Der wandernde Roland zu Questenberg

Sachsen-Anhalt: Wieso ein kleines Dorf im Südharz einst das Privileg der niederen Gerichtsbarkeit erhielt

  • Wolfgang F. Salzburg
  • Lesedauer: 3 Min.

Wohl der Stadt, die einen Roland hat. So könnte man sagen, wenn man die stets überlebensgroßen Standbilder sieht, die meist an Rathäusern oder auf Märkten ihren Platz gefunden haben. Das Gesetz in Sandstein gemeißelt, trutzig und streng, immer geradeaus ins Leere starrend.

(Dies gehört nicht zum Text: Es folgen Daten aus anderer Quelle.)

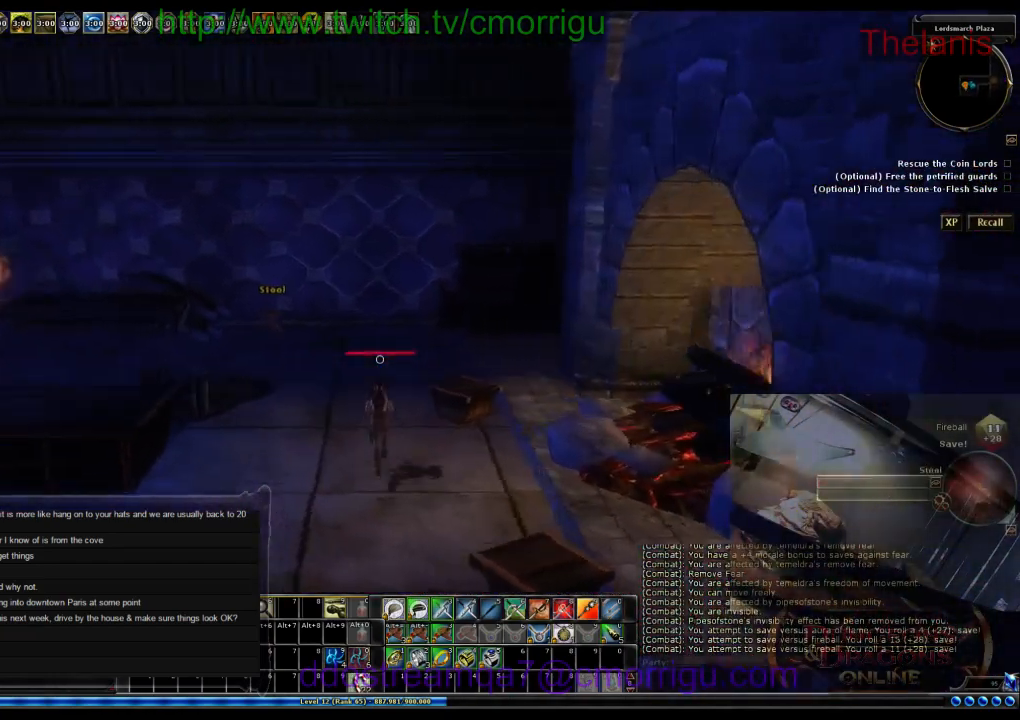
{"keys": ["w"], "events": []}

Das Schwert des Richtens fest im Griff, jederzeit bereit, das gefällte Urteil zu vollstrecken.

Was dem Betrachter heute einfach als Kunst am Bau erscheinen mag, hatte im Mittelalter weitreichende Bedeutung. Da wurde die Rolandfigur als Zeichen bürgerlicher Freiheit und Sinnbild der Eigenständigkeit einer Stadt mit Marktrecht und eigener Gerichtsbarkeit verstanden.

So ist es wohl auch in Questenberg im Südharz. Nur dass Questenberg in Sachsen-Anhalt keine Stadt war und es - mit heute genau 319 Einwohnern - niemals in diesen Status schaffen wird. Dennoch zählt dieser Ort mit seiner Geschichte - er hatte einst eine Burg, die niemals eingenommen wurde - zu den Kleinoden dieser Gegend.

Der Questenberger Roland steht mitten im Ort unter einer Linde und ist aus Holz. Seine erste Erwähnung wird auf 1740 datiert. Doch RolandForscher wie Dieter Pötschke und Klaus-Peter Behrens meinen, dass das Erwähnungs- und Aufstellungsdatum nicht immer mit dem der Verleihung von Rechten identisch sein muss.

Oft wurde auch die Echtheit des Questenberger Rolands angezweifelt. Es sei wohl eher eine Kopie des Nordhäuser oder des Neustädter Rolands. Alles Humbug sagen die Questenberger und verweisen auf einen Eintrag im Stadtbuch der Werrastadt Heringen. Darin wird berichtet, dass im Jahr 1437 Graf Botho VII. von Stolberg mit einer Anzahl von Harzgrafen das Heer des Bischofs Burchard III. am »Todtenweg« im Südharz in einem Hinterhalt festsetzte und vernichtend schlug. Dabei sollen sich die Questenberger besonders hervorgetan haben. Zum Dank dafür soll Graf Botho ihnen das Privileg der niederen Gerichtsbarkeit, das sogenannte Sühne- und Rügegericht, zugestanden haben. Das Halseisen an der Mauer des Kirchhofes könnte ein Hinweis darauf sein.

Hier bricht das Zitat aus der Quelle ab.